Skip to: [content] [navigation]
If you are using Navigator 4.x or Internet Explorer 4.x or Omni Web 4.x , this site will not render correctly!

gfdl's home page > people > John Dunne >

Troubleshooting Guide

Description

This document describes problems I have encountered while executing MOM4 runscripts. Two general means of troublshooting include:
    Run Interactively - If you are running in batch-mode, the easiest way to start troubleshooting is by switching over to running interactively, which may require reducing the number of processors requested.
    Totalview - A more thorough technique of debugging is to run the model within the Totalview Debugger, which will allow you to explore the model code as it runs.
Below are some common problems and methods for solving them, listed in the order that they occur during execution...

Batch Job in Error State Failure during initialization

Failure during run



Batch Job in Error State

This is the scenario in which you have submitted a batch job, and it just sits in the qeue without apparently executing the job at all.

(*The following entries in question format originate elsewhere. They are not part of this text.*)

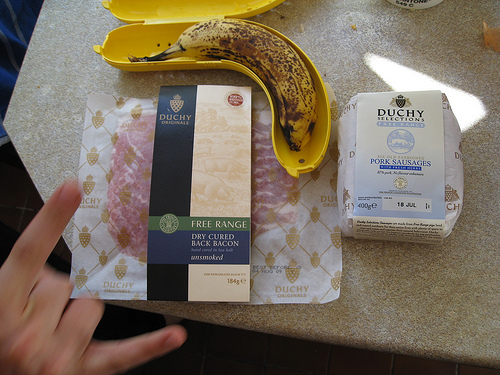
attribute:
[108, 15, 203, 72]
holder — banana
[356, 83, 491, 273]
sausages — made, packed, boxed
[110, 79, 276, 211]
bacon — back, made, dry, packed, here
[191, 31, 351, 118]
banana — here, crescent-shaped, unpeeled, ripe, brown, fruit, sickle-shaped, yellow, black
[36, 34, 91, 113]
countertop — beige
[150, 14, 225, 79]
case — shaped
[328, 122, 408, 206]
packaging — dated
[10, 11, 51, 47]
floor — tile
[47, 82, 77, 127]
table — grey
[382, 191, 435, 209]
date — black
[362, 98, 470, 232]
package — unopened, small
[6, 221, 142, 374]
hand — next, small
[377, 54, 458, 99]
light — sun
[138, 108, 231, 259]
package — black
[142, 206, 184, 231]
logo — round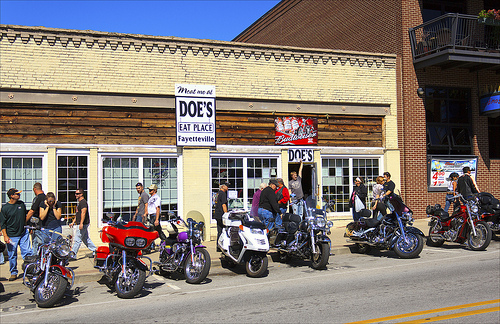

Checking the qeue for pending, running and error states
  • An object-oriented qeue manager exists to help you keep track of your batch (non-interactive) jobs:
    qmon Clicking on the upper, far left icon ("Job Control"; a ship's wheel) will allow you to see "Pending Jobs", "Running Jobs" and "Finished Jobs". You can also use qmon to cancel jobs and to check on the overall status of the computers.

  • A more direct method of viewing jobs is with:
    qstat -u [USERNAME] which lists your current jobs.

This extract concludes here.